Le mélodrame est l'un des genres cinématographiques le plus soumis à la logique du "quitte ou double". Trop nombreux sont ces films qui forcent l'émotion d'une manière vulgaire: déprimer constamment les acteurs, les faire pleurer, la musique (ou pire la chanson) mielleuse qui ne laisse jamais de silence, le scénario ultra codifié qui enchaine les scènes clichés. A la lecture du synopsis, j'ai pris peur de ce que pourrait être ce film, le thème de la maladie, si cher au genre, pose le point de départ du scénario. En fait, Christmas in August n'est rien de tout cela.
Bien que la maladie lance le scénario, elle n'est pas l'objet principal du film. Nous n'avons aucune scène avec ce fameux médecin qui analyse toute la maladie et dit nous explique quand est-ce que le protagoniste mourra. Nous ne saurons jamais de quoi Jung-Won souffre, le synopsis exagère sa place, qui est finalement très minime. Christmas in August raconte avant tout la vie d'un photographe dans sa trentaine, très optimiste, qui vit sans se poser de questions sur le lendemain. Une cliente lui rends visite régulièrement, éventuellement débute un flirt qui prends l'apparence d'une amitié, ou d'un amour platonique. Si cette histoire est importante, elle n'occupe pas "tout" le film. Le film tire sa puissance émotionnelle d'un enchainement de scènes ordinaires, toutes vécues à travers un homme dont l'optimisme est inspirant, alors qu'il se sait gravement malade, voir mourant. Pourtant il vit comme étranger à cette idée, le film maintient l'ignorance sur sa maladie. Ce geste narratif écarte tous un tas de poncifs éculés, et offre de belles perspectives à la réalisation, et mieux, le peu de clichés appartenant au genre mélodramatique sont sublimés.

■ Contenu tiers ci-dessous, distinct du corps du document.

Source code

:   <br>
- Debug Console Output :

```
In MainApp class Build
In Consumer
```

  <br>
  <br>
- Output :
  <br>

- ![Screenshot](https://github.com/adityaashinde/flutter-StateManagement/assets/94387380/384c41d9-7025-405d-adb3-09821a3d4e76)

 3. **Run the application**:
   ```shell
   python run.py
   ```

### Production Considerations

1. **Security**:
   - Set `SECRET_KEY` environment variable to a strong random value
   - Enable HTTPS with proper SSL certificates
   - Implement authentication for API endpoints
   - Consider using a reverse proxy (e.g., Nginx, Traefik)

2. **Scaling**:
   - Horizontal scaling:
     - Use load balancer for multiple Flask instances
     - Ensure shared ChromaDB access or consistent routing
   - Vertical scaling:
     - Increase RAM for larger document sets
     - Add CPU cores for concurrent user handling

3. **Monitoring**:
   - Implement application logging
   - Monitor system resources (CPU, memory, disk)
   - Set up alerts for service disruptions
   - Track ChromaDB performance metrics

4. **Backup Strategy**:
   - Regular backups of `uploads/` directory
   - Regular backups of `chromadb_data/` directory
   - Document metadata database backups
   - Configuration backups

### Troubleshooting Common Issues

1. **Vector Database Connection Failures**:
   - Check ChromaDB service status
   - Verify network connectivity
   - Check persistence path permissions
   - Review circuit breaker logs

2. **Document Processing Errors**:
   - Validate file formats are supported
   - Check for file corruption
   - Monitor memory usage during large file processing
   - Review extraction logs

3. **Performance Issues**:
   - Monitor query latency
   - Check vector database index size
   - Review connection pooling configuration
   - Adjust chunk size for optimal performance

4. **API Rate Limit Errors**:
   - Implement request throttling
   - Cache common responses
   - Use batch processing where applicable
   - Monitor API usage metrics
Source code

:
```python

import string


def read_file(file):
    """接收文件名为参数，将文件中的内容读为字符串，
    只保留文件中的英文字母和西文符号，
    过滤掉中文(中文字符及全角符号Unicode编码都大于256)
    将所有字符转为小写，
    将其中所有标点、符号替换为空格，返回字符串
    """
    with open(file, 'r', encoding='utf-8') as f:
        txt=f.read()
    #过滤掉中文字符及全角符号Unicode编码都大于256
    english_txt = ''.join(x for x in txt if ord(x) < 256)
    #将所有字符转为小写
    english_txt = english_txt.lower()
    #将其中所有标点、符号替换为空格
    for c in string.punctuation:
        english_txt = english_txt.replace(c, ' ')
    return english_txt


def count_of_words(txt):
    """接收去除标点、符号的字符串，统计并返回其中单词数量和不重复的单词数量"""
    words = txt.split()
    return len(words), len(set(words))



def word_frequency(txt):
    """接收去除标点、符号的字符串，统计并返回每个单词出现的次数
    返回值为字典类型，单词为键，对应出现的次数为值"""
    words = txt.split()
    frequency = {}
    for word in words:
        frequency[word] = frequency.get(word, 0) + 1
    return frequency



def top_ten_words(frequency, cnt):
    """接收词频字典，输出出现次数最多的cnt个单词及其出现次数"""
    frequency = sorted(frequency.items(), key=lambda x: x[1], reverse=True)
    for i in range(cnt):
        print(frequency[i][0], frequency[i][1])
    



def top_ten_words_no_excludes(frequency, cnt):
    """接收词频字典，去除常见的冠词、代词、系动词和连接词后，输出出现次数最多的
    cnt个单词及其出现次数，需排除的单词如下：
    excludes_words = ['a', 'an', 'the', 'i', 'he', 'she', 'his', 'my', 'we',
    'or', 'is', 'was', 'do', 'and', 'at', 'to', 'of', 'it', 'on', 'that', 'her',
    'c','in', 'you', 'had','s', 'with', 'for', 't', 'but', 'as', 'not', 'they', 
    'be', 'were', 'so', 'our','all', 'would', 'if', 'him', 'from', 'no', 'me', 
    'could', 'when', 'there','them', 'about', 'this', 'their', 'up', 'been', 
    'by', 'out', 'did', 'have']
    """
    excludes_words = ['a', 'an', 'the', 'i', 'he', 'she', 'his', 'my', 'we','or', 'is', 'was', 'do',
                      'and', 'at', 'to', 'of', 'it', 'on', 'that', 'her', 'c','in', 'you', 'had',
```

Le contexte de Christmas in August transforme les banalités en quelque chose de beau; deux personnes qui mangent une glace, offrir une canette, frapper à la porte d'une boutique, observer depuis une fenêtre, deviennent déchirants lorsque vécu une dernière fois. Tout est réalisé avec lenteur et tranquillité, à tel point que l'on se demande "est-ce bien un mélodrame ?". Mais c'est la pudeur du film qui le rends vraisemblable aux yeux du spectateur, donc plus émouvant. Ces nombreuses scènes lentement enchainés, ces cadres presque immobiles, transforment Christmas in August en un album photo des plus attendrissants, comme s'il voulait laisser pour témoignage la vie d'un homme maladif, attaché à personne, dont l'insouciance ne peut laisser indifférent. Cet album qui, du jour au lendemain, s'arrêtera sans prévenir. Bourré de non-dits, il prolifère de cadrages symboliques, se substituant aux paroles. Le réalisateur devient un photographe qui choisi judicieusement quel souvenir il rendra immuable à l'épreuve du temps. Si Jung-Won a toujours vu ses sentiments s'estomper, qu'il reste en paix, car ceux-ci sont maintenant immuables, lui qui ne s'est jamais apitoyé de son sort, malgré les tracas.
Au lieu de nous plonger dans une spirale dramatique sans fin, Christmas in August préfère s'arrêter au bon moment pour conserver les souvenirs les plus doux, comme un rêve.